▶ [EXERCISE]
Your task is to show every line in the listing below that includes "down".

▶ [RECORDED INFORMATION]
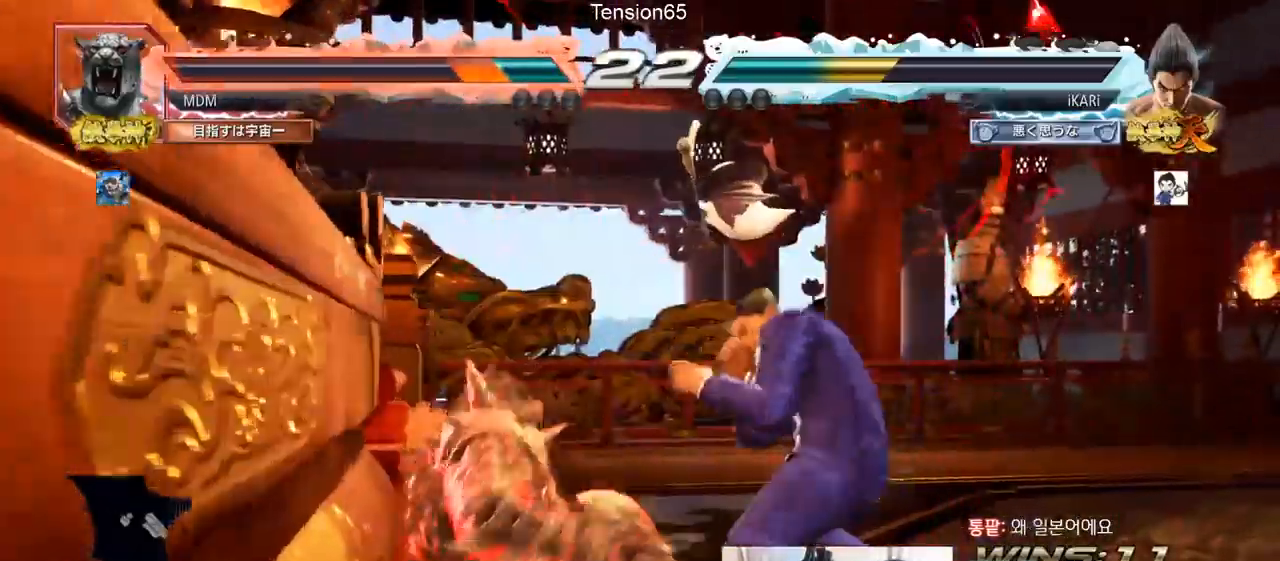
{"buttons": [], "left_stick": "left", "events": [[100, "left_stick", "center"], [217, "CIRCLE", "down"], [217, "left_stick", "left"], [267, "CIRCLE", "up"], [317, "TRIANGLE", "down"], [367, "TRIANGLE", "up"]]}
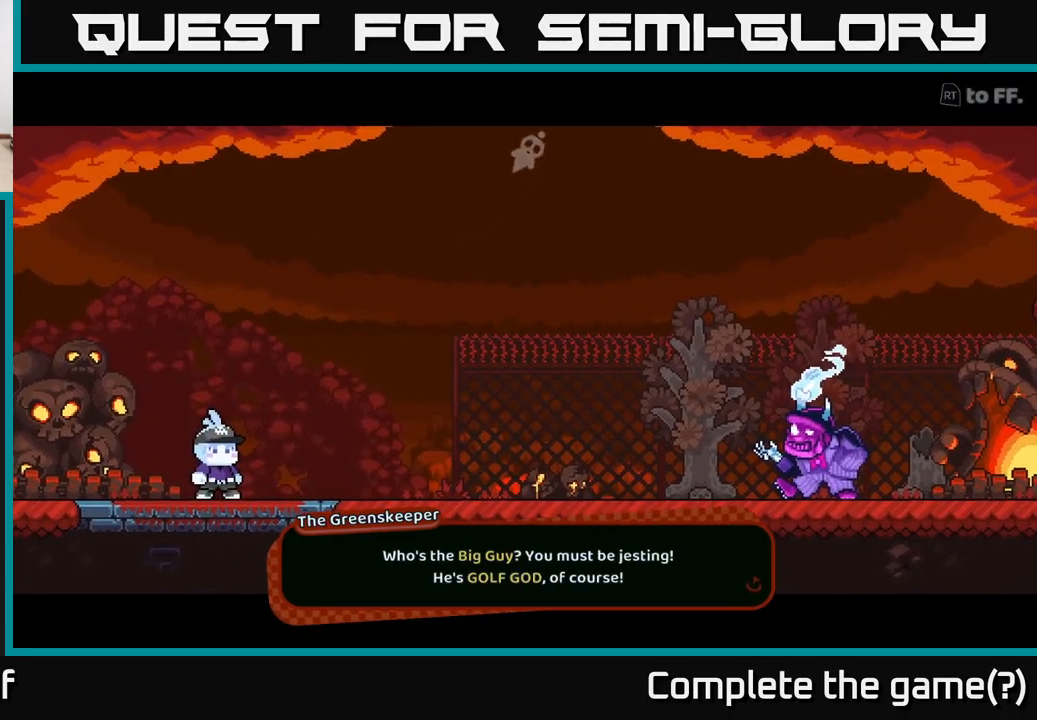
Gameplay with a controller (Xbox layout); each line is a JSON object with the inputs held at the frame after it. "events" lists button and stick changes between this image and that frame as [ms after this image, input, new state], when the widget could be followed in between. Not read: L3 R3.
{"buttons": ["A"], "left_stick": "center", "right_stick": "center", "events": [[383, "A", "down"]]}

▶ [TASK ANSWER]
{"buttons": [], "left_stick": "left", "events": [[100, "left_stick", "center"], [217, "CIRCLE", "down"], [217, "left_stick", "left"], [267, "CIRCLE", "up"], [317, "TRIANGLE", "down"], [367, "TRIANGLE", "up"]]}
{"buttons": ["A"], "left_stick": "center", "right_stick": "center", "events": [[383, "A", "down"]]}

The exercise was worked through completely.